In considering the preemption issue, the Magistrate Judge characterized Plaintiff's claim as consisting of Defendant Dunn's alleged quid pro quo sexual harassment as well as Defendant AT T's failure to remedy the alleged harassment despite Plaintiff's complaints. Report and Recommendation, at 6-7. The Magistrate Judge applied the two-part test in DeCoe, supra, and concluded that resolution of this claim "does not require interpretation of the terms of the CBA and, second, [] the right claimed by Plaintiff is created by state law, not by the CBA." Id. at 7. The Magistrate Judge reasoned that this claim was analogous to the claims raised by plaintiffs in Dalton v. Jefferson Smurfit Corp., 979 F.Supp. 1187 (S.D. Ohio 1997) (Dlott, J.) and Powers v. Kroger Co., No. 2:01-CV-97, 2002 WL 485011 (S.D. Ohio Feb. 28, 2002) (Sargus, J.), and was not analogous to the claim raised by plaintiff in Mattis v. Massman, 355 F.3d 902 (6th Cir. 2004).
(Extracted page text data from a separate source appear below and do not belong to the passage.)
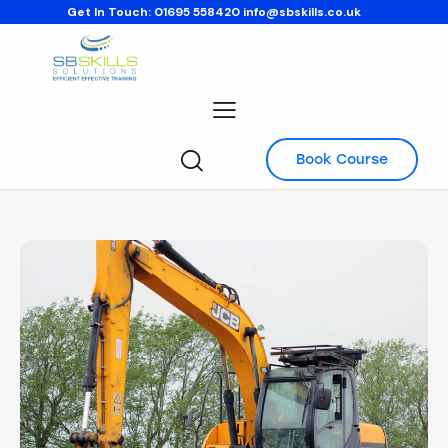
Get In Touch:
01695 558420
info@sbskills.co.uk
Book Course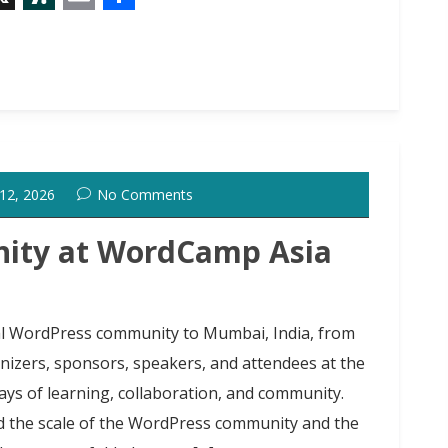
X
S
E
S
l
m
h
a
a
a
s
i
r
h
l
e
d
 12, 2026
No Comments
o
t
ity at WordCamp Asia
l WordPress community to Mumbai, India, from
anizers, sponsors, speakers, and attendees at the
ays of learning, collaboration, and community.
ed the scale of the WordPress community and the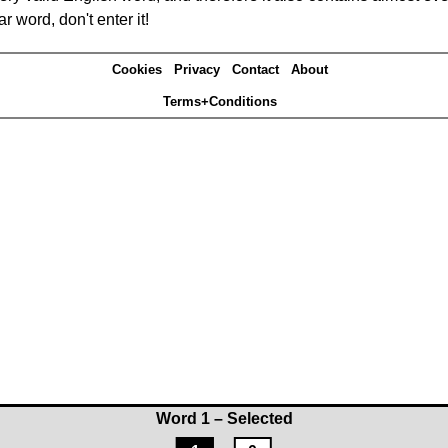
r word, don't enter it!
Cookies
Privacy
Contact
About
Terms+Conditions
Word 1 – Selected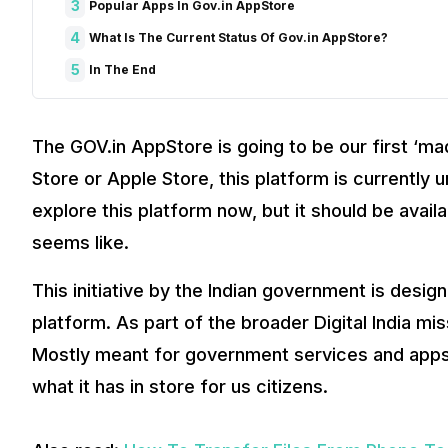
3
Popular Apps In Gov.in AppStore
4
What Is The Current Status Of Gov.in AppStore?
5
In The End
The GOV.in AppStore is going to be our first ‘mad
Store or Apple Store, this platform is currently 
explore this platform now, but it should be availa
seems like.
This initiative by the Indian government is designe
platform. As part of the broader Digital India mis
Mostly meant for government services and apps.
what it has in store for us citizens.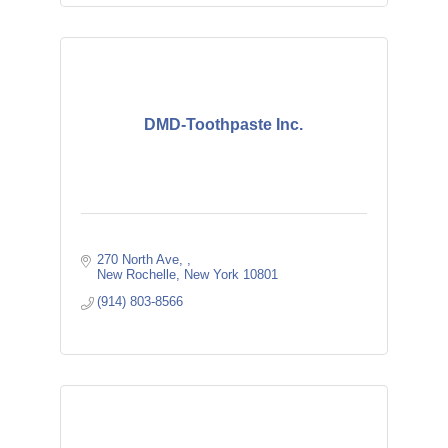
DMD-Toothpaste Inc.
270 North Ave, 
New Rochelle
New York
10801
(914) 803-8566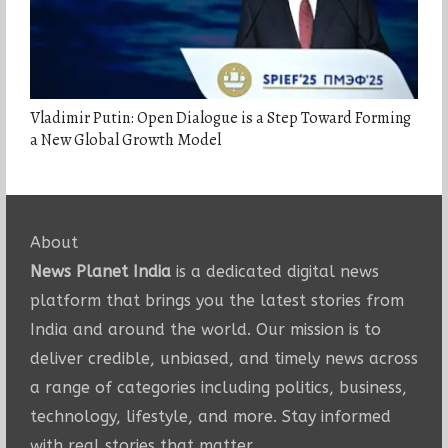
Vladimir Putin: Open Dialogue is a Step Toward Forming
a New Global Growth Model
About
News Planet India
is a dedicated digital news
platform that brings you the latest stories from
India and around the world. Our mission is to
deliver credible, unbiased, and timely news across
a range of categories including politics, business,
technology, lifestyle, and more. Stay informed
with real stories that matter.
In their Objection, Defendants argue that the Magistrate Judge "ignor[ed] the exact conduct which [Plaintiff] claims constitutes a central part of her intentional infliction of emotional distress claim, such as Rees [Plaintiff's supervisor] exercising her responsibilities as a manager by counseling [Plaintiff] about her job performance requirements and Ameritech adhering to the commission chargeback procedure set forth in the CBA." Objection, Doc. No. 69 at 10. According to Defendants, these events substantially implicate provisions of the CBA. Id. at 6.
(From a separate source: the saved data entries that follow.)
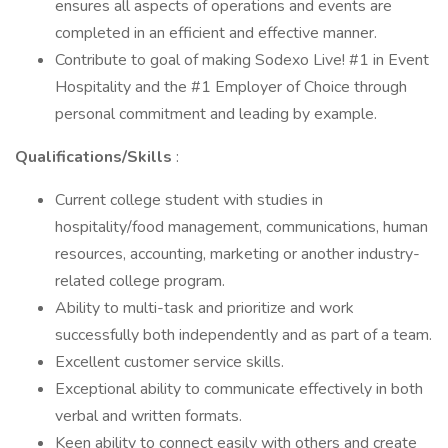
ensures all aspects of operations and events are
completed in an efficient and effective manner.
Contribute to goal of making Sodexo Live! #1 in Event
Hospitality and the #1 Employer of Choice through
personal commitment and leading by example.
Qualifications/Skills
:
Current college student with studies in
hospitality/food management, communications, human
resources, accounting, marketing or another industry-
related college program.
Ability to multi-task and prioritize and work
successfully both independently and as part of a team.
Excellent customer service skills.
Exceptional ability to communicate effectively in both
verbal and written formats.
Keen ability to connect easily with others and create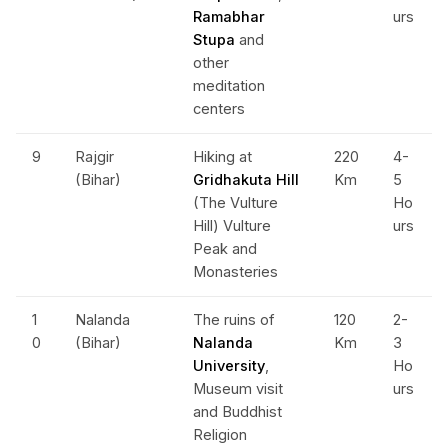
Ramabhar
urs
Stupa
and
other
meditation
centers
9
Rajgir
Hiking at
220
4-
(Bihar)
Gridhakuta Hill
Km
5
(The Vulture
Ho
Hill) Vulture
urs
Peak and
Monasteries
1
Nalanda
The ruins of
120
2-
0
(Bihar)
Nalanda
Km
3
University
,
Ho
Museum visit
urs
and Buddhist
Religion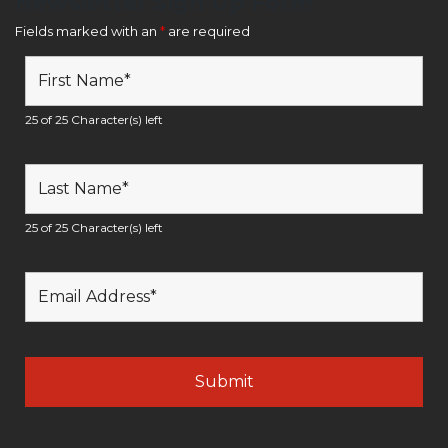
Newsletter Sign Up Form
Fields marked with an
*
are required
25 of 25 Character(s) left
25 of 25 Character(s) left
The Court disagrees with Defendants' characterization of Plaintiff's claim of intentional infliction of emotional distress. Although Plaintiff alleges that she suffered adverse treatment after she complained about the sexual advances allegedly made by Defendant Dunn, she does not allege in her Amended Complaint that it was this adverse treatment that constituted extreme and outrageous conduct. Rather, Plaintiff claims that it was Defendant Dunn's sexual advances, and her employer's failure to address the situation with Defendant Dunn, that constituted extreme and outrageous conduct giving rise to a claim for intentional infliction of emotional distress.
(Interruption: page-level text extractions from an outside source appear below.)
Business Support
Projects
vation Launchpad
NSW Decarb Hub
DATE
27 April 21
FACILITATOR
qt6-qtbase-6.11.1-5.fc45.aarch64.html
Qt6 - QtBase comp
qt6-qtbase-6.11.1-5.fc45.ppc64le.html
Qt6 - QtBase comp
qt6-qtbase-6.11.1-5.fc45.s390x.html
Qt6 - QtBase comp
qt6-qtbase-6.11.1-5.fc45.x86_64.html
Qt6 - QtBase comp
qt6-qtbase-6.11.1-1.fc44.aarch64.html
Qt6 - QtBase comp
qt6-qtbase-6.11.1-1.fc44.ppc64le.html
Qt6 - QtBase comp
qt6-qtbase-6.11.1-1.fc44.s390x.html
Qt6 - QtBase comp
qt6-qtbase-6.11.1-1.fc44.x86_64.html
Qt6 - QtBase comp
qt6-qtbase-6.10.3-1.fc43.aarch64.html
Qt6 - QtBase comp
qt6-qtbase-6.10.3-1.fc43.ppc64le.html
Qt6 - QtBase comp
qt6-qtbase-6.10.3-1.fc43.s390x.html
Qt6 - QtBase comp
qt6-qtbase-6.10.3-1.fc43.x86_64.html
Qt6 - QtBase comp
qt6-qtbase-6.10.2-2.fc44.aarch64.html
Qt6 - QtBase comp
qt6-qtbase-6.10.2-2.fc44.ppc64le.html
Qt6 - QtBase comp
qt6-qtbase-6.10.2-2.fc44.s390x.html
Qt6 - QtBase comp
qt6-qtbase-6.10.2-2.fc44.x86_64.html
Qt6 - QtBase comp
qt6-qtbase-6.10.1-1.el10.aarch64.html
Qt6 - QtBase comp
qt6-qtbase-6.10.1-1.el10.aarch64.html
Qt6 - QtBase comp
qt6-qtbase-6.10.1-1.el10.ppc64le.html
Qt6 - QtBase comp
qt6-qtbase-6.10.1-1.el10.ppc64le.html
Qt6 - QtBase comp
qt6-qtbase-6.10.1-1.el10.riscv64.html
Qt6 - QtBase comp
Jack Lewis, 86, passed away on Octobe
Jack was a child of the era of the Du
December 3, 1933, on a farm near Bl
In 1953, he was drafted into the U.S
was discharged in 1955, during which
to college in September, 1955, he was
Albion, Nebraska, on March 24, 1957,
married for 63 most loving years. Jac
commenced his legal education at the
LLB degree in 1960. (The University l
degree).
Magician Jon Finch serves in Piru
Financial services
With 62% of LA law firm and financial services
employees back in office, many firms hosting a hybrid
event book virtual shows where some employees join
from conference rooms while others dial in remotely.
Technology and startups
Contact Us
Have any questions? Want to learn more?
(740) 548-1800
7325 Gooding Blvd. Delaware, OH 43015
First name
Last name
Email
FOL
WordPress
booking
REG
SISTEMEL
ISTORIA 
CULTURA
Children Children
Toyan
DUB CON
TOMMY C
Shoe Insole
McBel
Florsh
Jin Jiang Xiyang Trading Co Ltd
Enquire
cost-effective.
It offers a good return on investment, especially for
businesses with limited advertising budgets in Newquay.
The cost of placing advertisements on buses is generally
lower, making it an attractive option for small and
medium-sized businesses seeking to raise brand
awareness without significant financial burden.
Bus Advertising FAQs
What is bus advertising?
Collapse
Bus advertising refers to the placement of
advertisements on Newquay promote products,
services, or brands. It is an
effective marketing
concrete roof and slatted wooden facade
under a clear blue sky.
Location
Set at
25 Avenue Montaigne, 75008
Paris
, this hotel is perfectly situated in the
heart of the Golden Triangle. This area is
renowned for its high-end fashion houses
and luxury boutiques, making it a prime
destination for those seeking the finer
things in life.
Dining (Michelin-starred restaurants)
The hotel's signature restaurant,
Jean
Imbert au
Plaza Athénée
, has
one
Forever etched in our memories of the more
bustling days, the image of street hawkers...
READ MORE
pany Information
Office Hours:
The Court concludes that the Magistrate Judge correctly characterized Plaintiff's claim and did not ignore the factual basis for the claim. Plaintiff's claim is analogous to those asserted in Dalton and Powers, supra. Plaintiff's claim in this case is not analogous to that asserted in Mattis, where the allegedly outrageous conduct consisted of plaintiff's assignment by his supervisor to undesirable jobs, and other job actions that would implicate the CBA. See Mattis v. Massman, 355 F.3d at 904. Plaintiff's claim in this case — which centers on the alleged actions of Defendant Dunn and employer's alleged failure to discipline Dunn — does not implicate provisions of the CBA. Defendants' Objection to the Magistrate Judge's decision is therefore without merit.
In Dalton, the allegedly outrageous conduct arose as a result of plaintiff being subjected to racial slurs and threats by a co-worker. In Powers, the claim arose in connection with alleged sexual harassment.
III.
In light of the Court's conclusion that neither the negligent hiring/retention claim nor the intentional infliction of emotional distress claim is preempted by § 301 of the LMRA, this Court has no basis for exercising jurisdiction over Plaintiff's claims.
Plaintiff's Objection to the Report and Recommendation, Doc. No. 66, is GRANTED. Defendants' Objection to the Report and Recommendation, Doc. No. 69, is DENIED. Plaintiff's Motion to Remand, Doc. No. 15, is GRANTED.
This case is ORDERED REMANDED to the Court of Common Pleas for Franklin County, Ohio.